-- Trecho fornecido --
===

Quanto mais riqueza se concentra, maior a capacidade de seus proprietários de interferir nas decisões do Estado. E quanto mais conseguem orientar essas decisões, melhores as condições para ampliar sua riqueza e reproduzir seu poder. A brutalidade da acumulação capitalista tem aí uma de suas bases políticas: uma minoria dispõe de meios permanentes para subordinar decisões que afetam milhões de pessoas aos interesses de seus negócios.
Em uma economia financeirizada como a brasileira, bancos, fundos e grandes detentores de patrimônio financeiro ocupam uma posição central na dominação de classe pelo poder que exercem sobre o crédito, o investimento e a apropriação da renda produzida pela sociedade. O endividamento das famílias, a dependência financeira das empresas e a disputa pelo orçamento público ampliam os meios pelos quais o capital rentista se apropria dessa riqueza e impõe suas exigências.
Sua força política permite pressionar por juros elevados e políticas de austeridade que deterioram os serviços públicos e abrem novas oportunidades de mercantilização e financeirização dos direitos sociais. Na educação, a insuficiência da oferta pública favorece PPPs e conglomerados privados. Na previdência, reformas que ampliam a capitalização transformam recursos destinados às aposentadorias em fonte de financiamento para bancos e fundos, como ocorreu nas aplicações do Rioprevidência em papéis do Master. O enfraquecimento da proteção pública e a reorganização de seu financiamento alimentam negócios privados e ampliam o poder financeiro sobre a vida dos trabalhadores.

===

-- Registros exibidos --
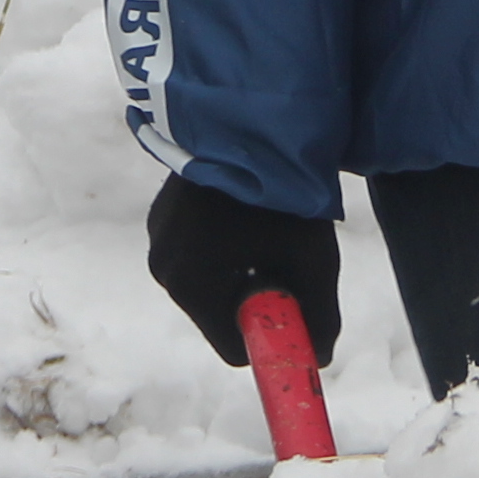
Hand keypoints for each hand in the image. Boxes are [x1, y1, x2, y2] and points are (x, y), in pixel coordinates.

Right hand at [146, 176, 342, 369]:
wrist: (249, 118)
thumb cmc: (282, 194)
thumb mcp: (313, 261)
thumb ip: (319, 318)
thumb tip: (320, 358)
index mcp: (190, 287)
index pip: (233, 347)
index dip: (271, 334)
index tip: (299, 308)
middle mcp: (164, 267)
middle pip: (221, 313)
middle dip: (258, 297)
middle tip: (290, 257)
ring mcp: (158, 236)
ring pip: (212, 281)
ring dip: (244, 267)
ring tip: (269, 225)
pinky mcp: (163, 212)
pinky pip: (200, 251)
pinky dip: (227, 244)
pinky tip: (248, 210)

===

-- Tarefa atribuída 1 --
Reescreva em forma de lista o parágrafo do texto sobre concentração de riqueza e poder político que começa com "Sua força política permite", mantendo os fatos principais.
-- Tarefa atribuída 2 --
Escreva a continuação do texto sobre concentração de riqueza e poder político, começando logo após a última frase apresentada.

-- Resposta redigida 1 --
- A força política do capital rentista permite pressionar por juros elevados e por políticas de austeridade.
- Essas políticas deterioram os serviços públicos e abrem novas oportunidades de mercantilização e financeirização dos direitos sociais.
- Na educação, a oferta pública insuficiente favorece PPPs e conglomerados privados.
- Na previdência, reformas que ampliam a capitalização transformam recursos das aposentadorias em financiamento para bancos e fundos. Um exemplo são as aplicações do Rioprevidência em papéis do Master.
- O enfraquecimento da proteção pública e a reorganização de seu financiamento alimentam negócios privados e ampliam o poder financeiro sobre a vida dos trabalhadores.

-- Resposta redigida 2 --
O capital financeiro encontra oportunidades de acumulação na própria destruição das garantias coletivas que deveriam proteger a população. A captura das instituições integra esse processo: influenciar leis, orientar políticas públicas e obter proteção junto às autoridades permite abrir mercados, assegurar receitas e preservar negócios. A promiscuidade exposta pelo caso Master precisa ser compreendida dentro dessa relação entre acumulação de riqueza e exercício do poder.
Levar essa discussão ao povo abre perguntas que deveriam estar no centro da atuação da esquerda. Por que uma atividade capaz de exercer tamanho poder sobre a sociedade deve permanecer sob controle privado? Por que deixar nas mãos de poucos banqueiros decisões sobre o crédito, o investimento e o destino da riqueza social? A estatização do sistema financeiro, acompanhada de controle democrático e participação dos trabalhadores, precisa entrar nesse debate. O mesmo vale para a democratização do Judiciário: quem fiscaliza os ministros, como se apuram seus conflitos de interesse, quais limites devem existir para suas relações com o poder econômico e como submeter suas prerrogativas ao controle da sociedade?
A esquerda precisa organizar essa revolta para que os trabalhadores possam acertar contas com a ordem que os explora, antes que seus inimigos façam dela a força de um novo golpe.